Hey all,
I narrowed my problem down to the following:
- I set a random seed and create a new model (this should call the standard init for every parameter)
- I save this model (to look at those parameters later on)
- I again set the original random seed
- I reset the model parameters via
def weight_reset(m):
if (
isinstance(m, nn.Conv1d)
or isinstance(m, nn.Conv2d)
or isinstance(m, nn.Linear)
or isinstance(m, nn.Conv3d)
or isinstance(m, nn.ConvTranspose1d)
or isinstance(m, nn.ConvTranspose2d)
or isinstance(m, nn.ConvTranspose3d)
or isinstance(m, nn.BatchNorm1d)
or isinstance(m, nn.BatchNorm2d)
or isinstance(m, nn.BatchNorm3d)
or isinstance(m, nn.GroupNorm)
):
m.reset_parameters()
model.apply(weight_reset)
- I compare the parameters for the original and the re-initialized model
Result: Most parameters are equal, but some conv-layers differ (not all!)
The model is mostly identical to the ResNet18 in torchvision. (To simplify things, I removed the custom initialization from both the ResNet constructor and the weight-reset method.)

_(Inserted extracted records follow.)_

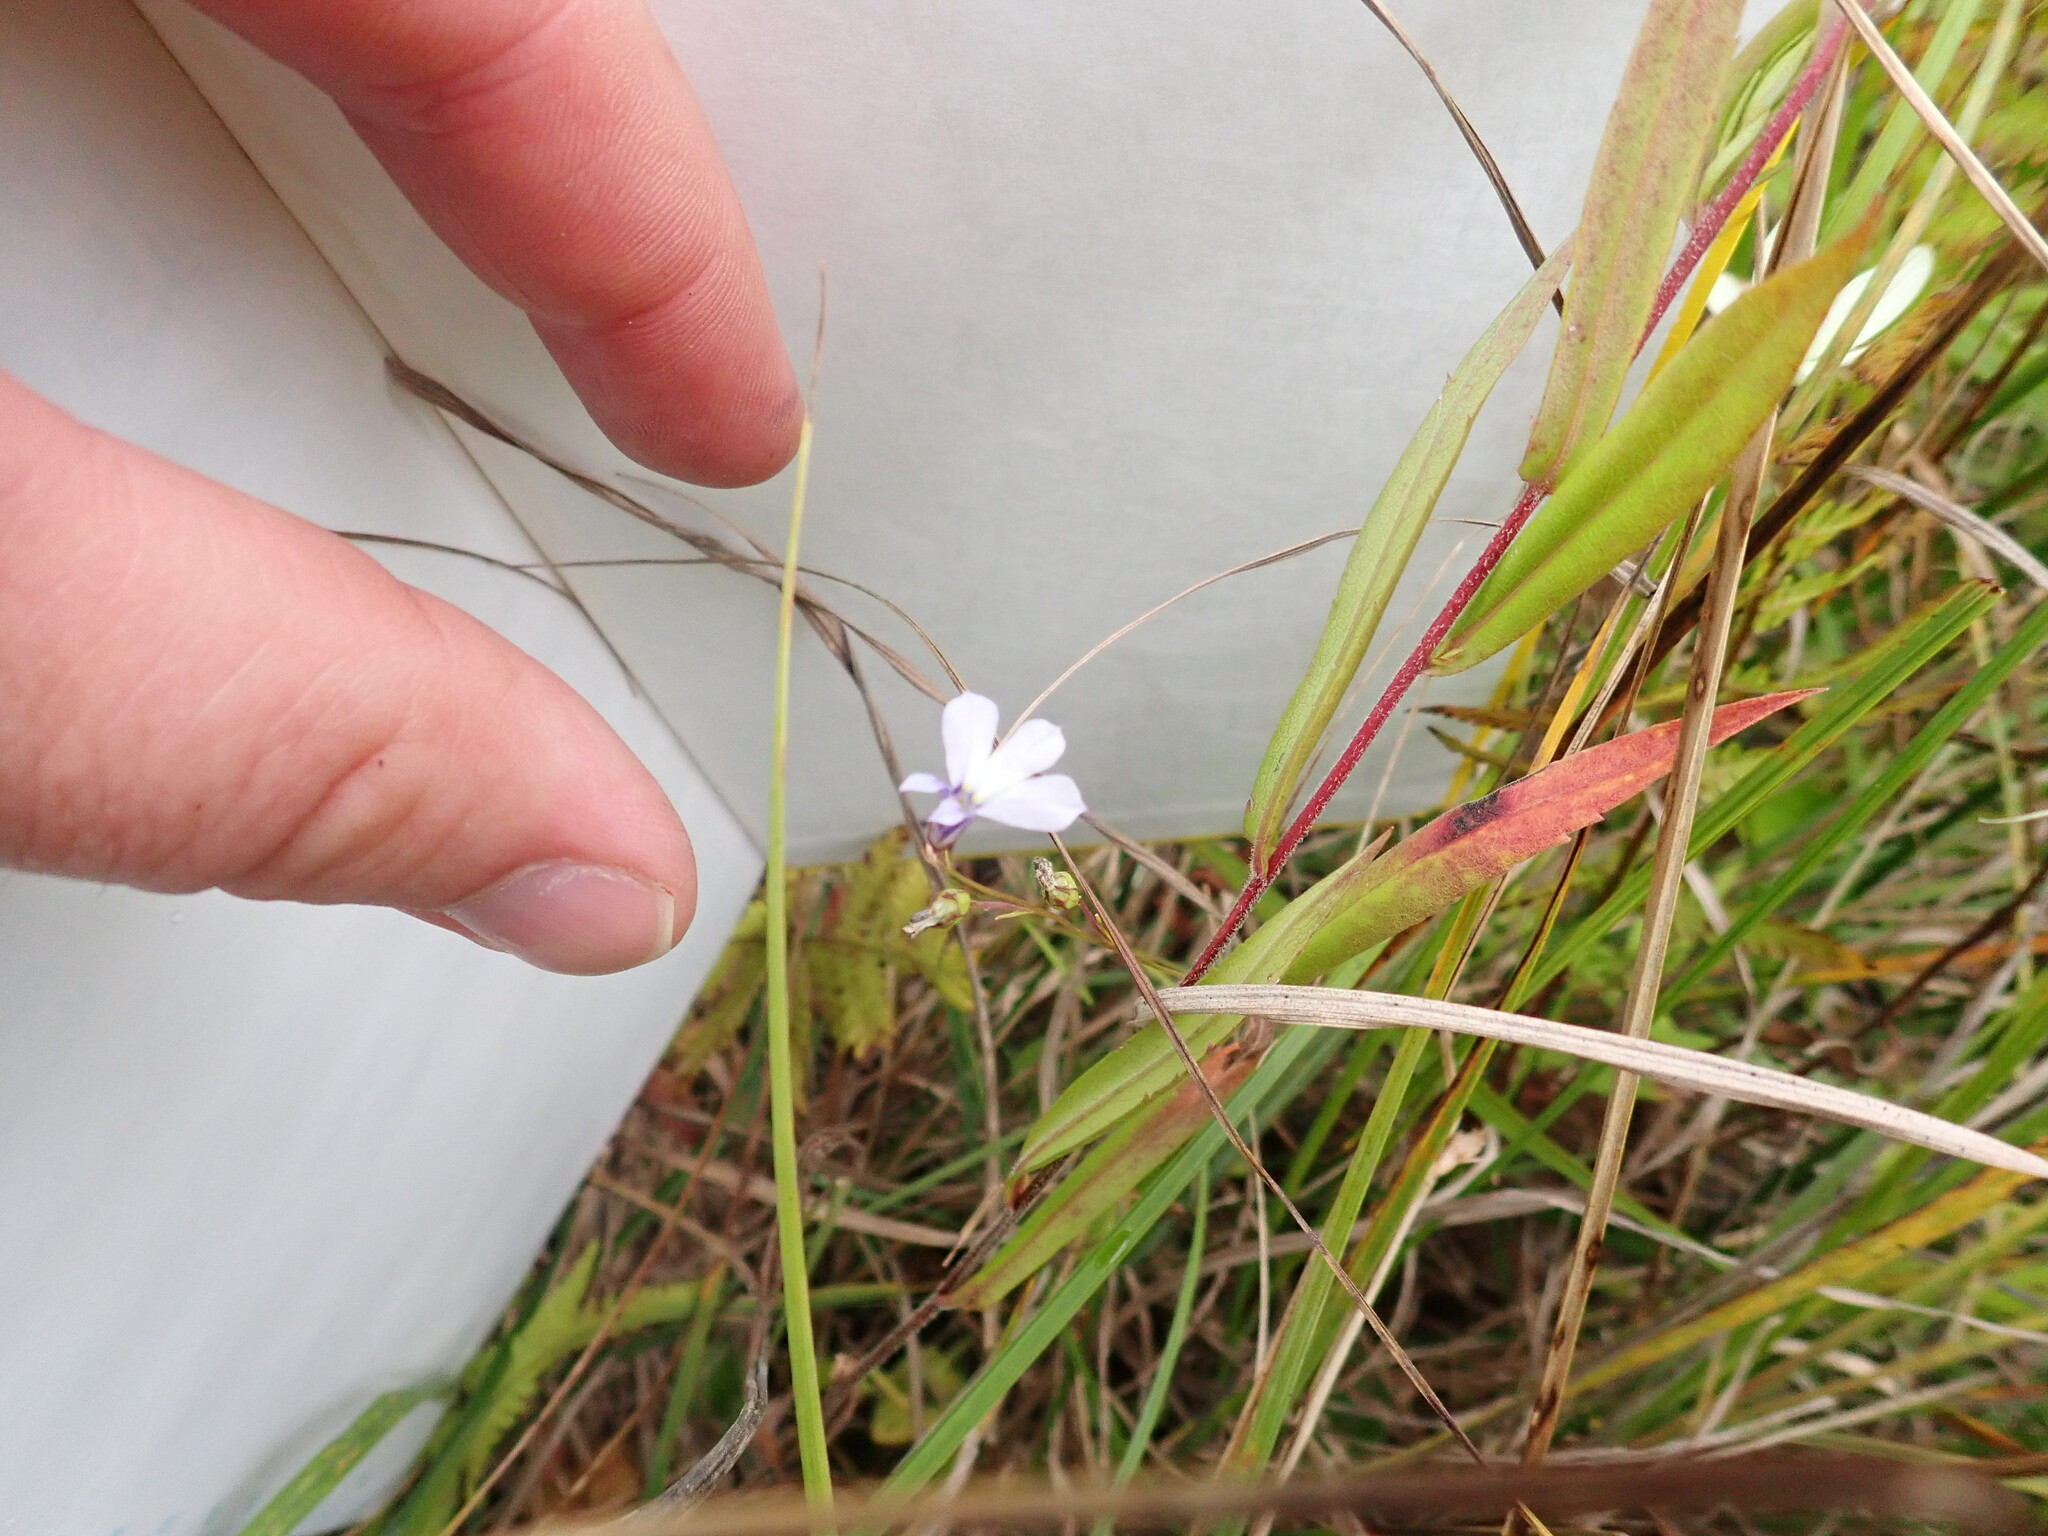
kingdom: Plantae
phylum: Tracheophyta
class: Magnoliopsida
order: Asterales
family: Campanulaceae
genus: Lobelia
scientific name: Lobelia kalmii
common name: Kalm's lobelia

Here is the output I get when I compare the parameters:
conv1.weight tensor(False)
bn1.weight tensor(True)
bn1.bias tensor(True)
layer1.0.conv1.weight tensor(False)
layer1.0.bn1.weight tensor(True)
layer1.0.bn1.bias tensor(True)
layer1.0.conv2.weight tensor(False)
layer1.0.bn2.weight tensor(True)
layer1.0.bn2.bias tensor(True)
layer1.1.conv1.weight tensor(False)
layer1.1.bn1.weight tensor(True)
layer1.1.bn1.bias tensor(True)
layer1.1.conv2.weight tensor(False)
layer1.1.bn2.weight tensor(True)
layer1.1.bn2.bias tensor(True)
layer2.0.conv1.weight tensor(False)
layer2.0.bn1.weight tensor(True)
layer2.0.bn1.bias tensor(True)
layer2.0.conv2.weight tensor(False)
layer2.0.bn2.weight tensor(True)
layer2.0.bn2.bias tensor(True)
layer2.0.downsample.0.weight tensor(False)
layer2.0.downsample.1.weight tensor(True)
layer2.0.downsample.1.bias tensor(True)
layer2.1.conv1.weight tensor(False)
layer2.1.bn1.weight tensor(True)
layer2.1.bn1.bias tensor(True)
layer2.1.conv2.weight tensor(False)
layer2.1.bn2.weight tensor(True)
layer2.1.bn2.bias tensor(True)
layer3.0.conv1.weight tensor(False)
layer3.0.bn1.weight tensor(True)
layer3.0.bn1.bias tensor(True)
layer3.0.conv2.weight tensor(False)
layer3.0.bn2.weight tensor(True)
layer3.0.bn2.bias tensor(True)
layer3.0.downsample.0.weight tensor(False)
layer3.0.downsample.1.weight tensor(True)
layer3.0.downsample.1.bias tensor(True)
layer3.1.conv1.weight tensor(False)
layer3.1.bn1.weight tensor(True)
layer3.1.bn1.bias tensor(True)
layer3.1.conv2.weight tensor(False)
layer3.1.bn2.weight tensor(True)
layer3.1.bn2.bias tensor(True)
layer4.0.conv1.weight tensor(False)
layer4.0.bn1.weight tensor(True)
layer4.0.bn1.bias tensor(True)
layer4.0.conv2.weight tensor(False)
layer4.0.bn2.weight tensor(True)
layer4.0.bn2.bias tensor(True)
layer4.0.downsample.0.weight tensor(False)
layer4.0.downsample.1.weight tensor(True)
layer4.0.downsample.1.bias tensor(True)
layer4.1.conv1.weight tensor(False)
layer4.1.bn1.weight tensor(True)
layer4.1.bn1.bias tensor(True)
layer4.1.conv2.weight tensor(False)
layer4.1.bn2.weight tensor(True)
layer4.1.bn2.bias tensor(True)
fc.weight tensor(False)
fc.bias tensor(False)
When I do the manual reset twice and compare the outputs, I can see that the output is identical.
Does anyone have an idea what I am missing here?